„Ich habe die Gebrauchsanweisung in der Elektrischen bereits genau geprüft, überlasse es mir, den Federhalter mit Tinte zu füllen und gebrauchsfertig zu machen,“ schlug mir Abel vor. Ich war wohl damit einverstanden. Ich verfolgte genau das Tun meines Freundes.
So, die vordere Kapsel war abzunehmen, das war als erstes vorgeschrieben. Gott, was war vorne, was war hinten? Natürlich machte Abel es verkehrt und schraubte die Kapsel auf der falschen Seite ab. Ein kleiner Stift mit einem Kopf aus Messing, der in der Mitte des Halters angebracht war, sollte bei der Füllung des Halters heraus und wieder hineingeschoben werden, fortgesetzt raus und rein (so hatte Miß Ashkees „pull out, put in“ übersetzt). Abel hielt nun den Halter in die Tintenflasche und machte an dem Messingknöpfchen pull out, put in – wohl eine gute halbe Stunde. Es geschah nichts, die Tinte blieb in der Flasche. Abel ließ aus Versehen dann den Halter in die Flasche fallen.

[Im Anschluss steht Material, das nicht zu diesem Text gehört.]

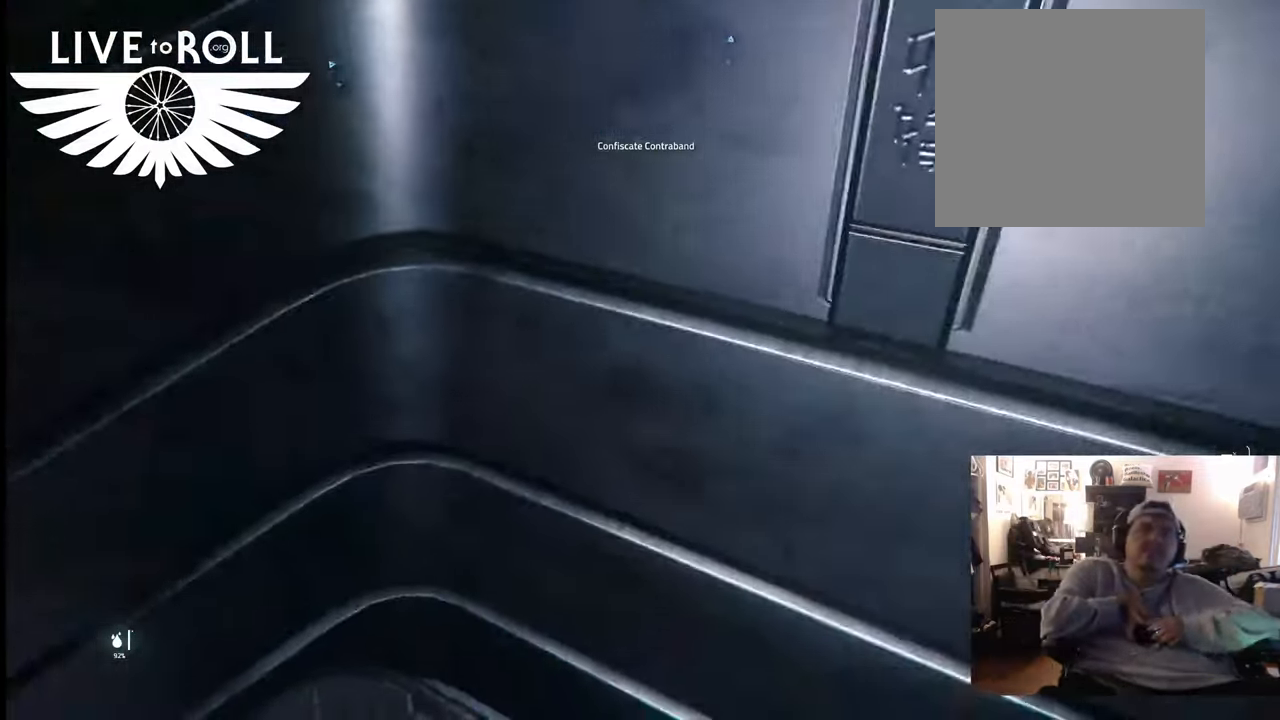
{"buttons": [], "left_stick": "center", "right_stick": "left", "events": [[100, "right_stick", "up-left"], [500, "right_stick", "left"]]}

Wir gossen die Tinte in einen Suppenteller und fischten den Halter wieder heraus. Mein Vertrauen zu Abel begann zu wanken. Der Halter sei wagerecht zu füllen, stand in der Gebrauchsanweisung. Das hatte Abel übersehen. Er verteidigte sich und meinte, es sei wohl unwesentlich, aber man könne es ja immerhin versuchen. Er legte den Halter schräg in den mit Tinte gefüllten Suppenteller und machte an dem Knöpfchen pull out, put in. Sogleich stiegen dicke Tintenblasen auf, die mit einem schluchzenden Geräusch platzten und Abel Tinte ins Gesicht spritzten. Der Halter schien tief zu atmen, er zuckte hin und her. Es war in der Tat unheimlich.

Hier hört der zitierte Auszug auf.